Выбрать главу

Начало ХХ века дало архангельской земле двух изумительных сказителей: Бориса Шергина и Степана Писахова. Во второй половине ХХ века архангельская земля родила двух народных корневых писателей: Фёдора Абрамова и Владимира Личутина. Не оскудевает ещё северная земля талантами.

Очевидно, должен был достославный поморский личутинский род дать своего кудесника слова. Ещё по Борису Шергину знаем, сколь красовито говаривали мезенские охотники и рыбаки Личутины. По Ломоносову знаем, что приглашался Яков Личутин из Мезени кормщиком в первую русскую экспедицию Чичагова. Все были добытчики, промысловики. Ценили красоту, но в труде, в пользе. Украшали избы резьбой для увеселения, прялки расписывали, бабы одежды праздничные, полотенца, наволочки чудными узорами покрывали. Увеселение душевное добытчики позволяли себе в редкую минуту роздыха.

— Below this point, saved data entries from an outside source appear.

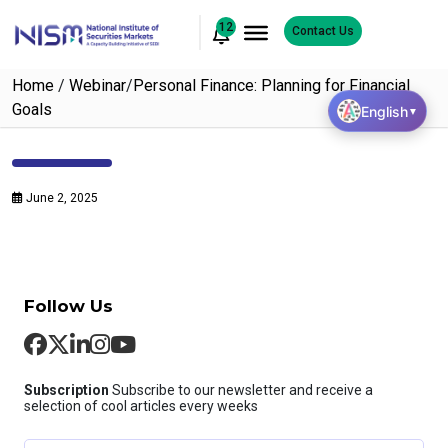
12
Contact Us
Home
/
Webinar
/
Personal Finance: Planning for Financial
Goals
English
▼
June 2, 2025
Follow Us
Subscription
Subscribe to our newsletter and receive a
selection of cool articles every weeks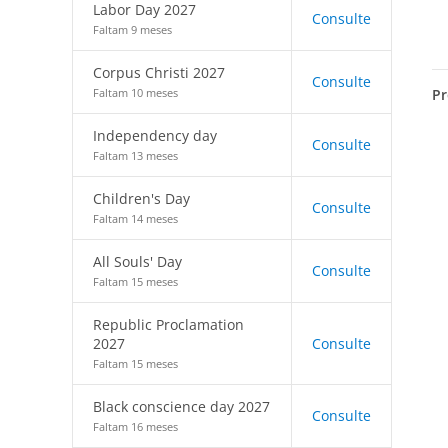
Labor Day 2027
Consulte
Faltam 9 meses
Corpus Christi 2027
Consulte
Pr
Faltam 10 meses
Independency day
Consulte
Faltam 13 meses
Children's Day
Consulte
Faltam 14 meses
All Souls' Day
Consulte
Faltam 15 meses
Republic Proclamation
2027
Consulte
Faltam 15 meses
Black conscience day 2027
Consulte
Faltam 16 meses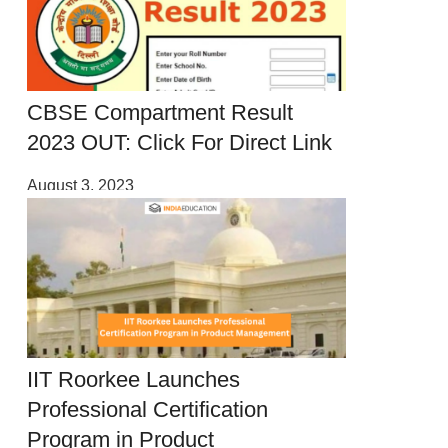
CBSE Compartment Result
2023 OUT: Click For Direct Link
August 3, 2023
IIT Roorkee Launches
Professional Certification
Program in Product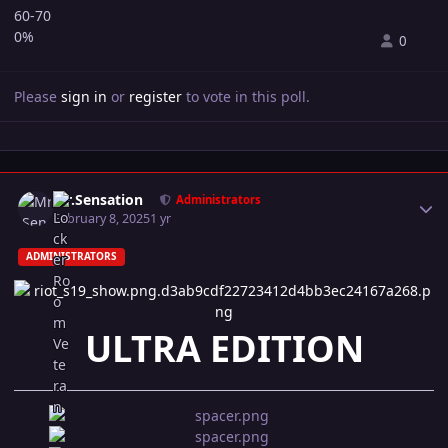
60-70
0%
0
Please
sign in
or
register
to vote in this poll.
Author stats
Mr.Sensation
Administrators
February 8, 2025
1 yr
ADMINISTRATORS
ULTRA EDITION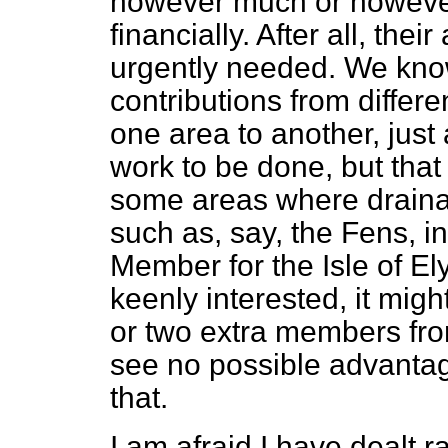
however much or however 
financially. After all, the
urgently needed. We know
contributions from differe
one area to another, just 
work to be done, but that 
some areas where drainag
such as, say, the Fens, i
Member for the Isle of El
keenly interested, it mig
or two extra members fro
see no possible advantage
that.
I am afraid I have dealt r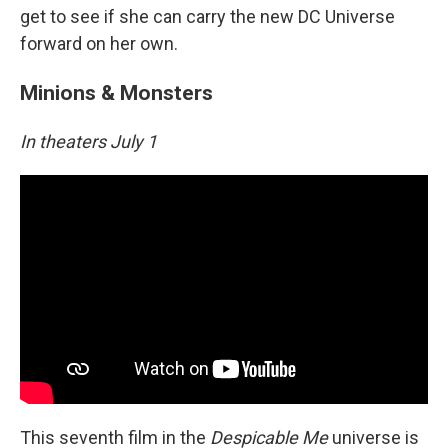
get to see if she can carry the new DC Universe
forward on her own.
Minions & Monsters
In theaters July 1
This seventh film in the
Despicable Me
universe is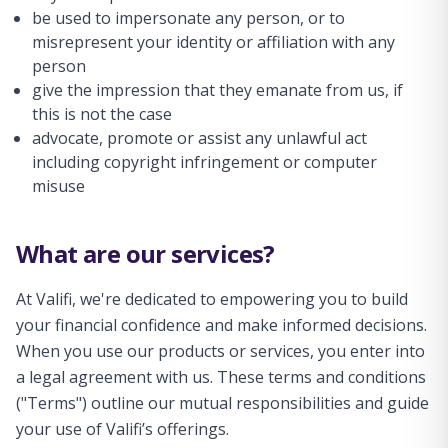
be used to impersonate any person, or to
misrepresent your identity or affiliation with any
person
give the impression that they emanate from us, if
this is not the case
advocate, promote or assist any unlawful act
including copyright infringement or computer
misuse
What are our services?
At Valifi, we're dedicated to empowering you to build
your financial confidence and make informed decisions.
When you use our products or services, you enter into
a legal agreement with us. These terms and conditions
("Terms") outline our mutual responsibilities and guide
your use of Valifi’s offerings.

Так и ходили паломники, скитальцы по призванию, по северным деревням, неся в памяти страшные истории и весёлые сказки, светлые былины и любовные, с картинками, баллады, песни и причитания. Добровольным становилось их странничество души, изнурительной та долгая духовная работа, начинающаяся в пору, когда идёт писатель по тропинкам души человеческой в поисках истинного вещего Слова.

Владимир Личутин тоже странник по духу, но уже книжный странствователь, преобразующий в иной, литературный мир вскормившее его народное знание. Уверен, этому знанию не научишься, живи ты в народе сколько угодно лет. Оно даётся чудотворцу некими высшими силами. И вот уже простой поморский паренёк творит изумительные по красоте и духовности образы, а в итоге создаёт воистину классическую трилогию "Раскол", посвящённую великой смуте в России. Иные книжные эстеты тоже могут разводить руками, как в случае с Михаилом Шолоховым, откуда у Личутина такое тончайшее знание подробностей духовной жизни протопопа Аввакума и патриарха Никона? Кто нашептал, как влез он в их душу? Кому не дано величие таланта, тому не понять и психологию творчества. Музыка определяет стиль любой его книги. У каждой из них своя мелодия, своя северная тончайшая музыкальная нота. Музыка слова и образа ему дана свыше, но уже оркестровку он ведёт свою, огранивая стихийное музыкальное раздолье. Он слышит истинный звук, выстраивает духовное древо русского народа.

Для того, чтобы понять близость личутинскую к Марии Кривополеновой, Марфе Крюковой, Борису Шергину, чтобы понять причины его столь глубокого проникновения в суть северной народной жизни, мне понадобилось самому побывать в Мезени, в доме, где писатель родился и вырос, в нынешней маленькой квартирке, где жила матушка Личутина. Познакомился я с ней, а привиделась мне Марфа Крюкова или ещё какая подобная поморская женка. Почувствовалось, как откололась боковая личутинская ветвь перепоясанных вервью скитальцев от промысловой северокрестьянской родовы. Подумалось: а может, и Астафьева-писателя не было бы, не оторви его жизнь от родного гнездовья, от привычных крестьянских дел. Да и Рубцов Николай не пуповиной ли связан с деревенским домом – в детдомовской близи наблю- дал он за занятиями крестьянских сверстников. Тут, по моему разумению, всегда без выбора было, есть и будет: или землю пахать, или стихи писать. Понимали то и в старину – в плачеи бабы здоровые, работящие, с крепких хозяйств не шли. С другого боку глянь: в каждой деревне свои колдуны, знахари, сказители были. Не сразу поймёт оторванный от крепкого промыслового рода странник, что и в том великое разумение есть. Пространство души заполняется не домашними житейскими заботами, а памятью людской, небесным вышним светом, столь необходимым тем же добытчикам и пахарям. Не случайно народ в тягловых заботах своих не забывал продлять миру череду сказителей и певцов.

Долговато Владимир Личутин подбирался к пониманию своего духовного странничества. Хотелось ему выглядеть помором, полноценным представителем хозяйственных мужиков, художественным этнографом северокрестьянского труда. Благо с детства обладал он художественной памятью. Уверен, быть бы ему где-нибудь сто лет назад первым в роду Личутиных именитым бахарем-сказочником. Но рос он в годы пятидесятые, когда на всякое душевное бахарство косовато смотрели. Пришлось ему газетными очерками заниматься. В своих первых социологических повестях "Белая горница", "Душа горит", "Обработно – время свадеб", в первом историческом романе "Долгий отдых" Владимир Личутин из подробнейшего, доскональнейшего быта выстраивает родословную своих героев. Это его физиологические очерки русского Севера. Люди рождаются, люди живут, люди умирают. Смерть как естественное продолжение, как один из непременных актов жизни. У северного трудового человека не было нынешнего суетливого страха перед смертью.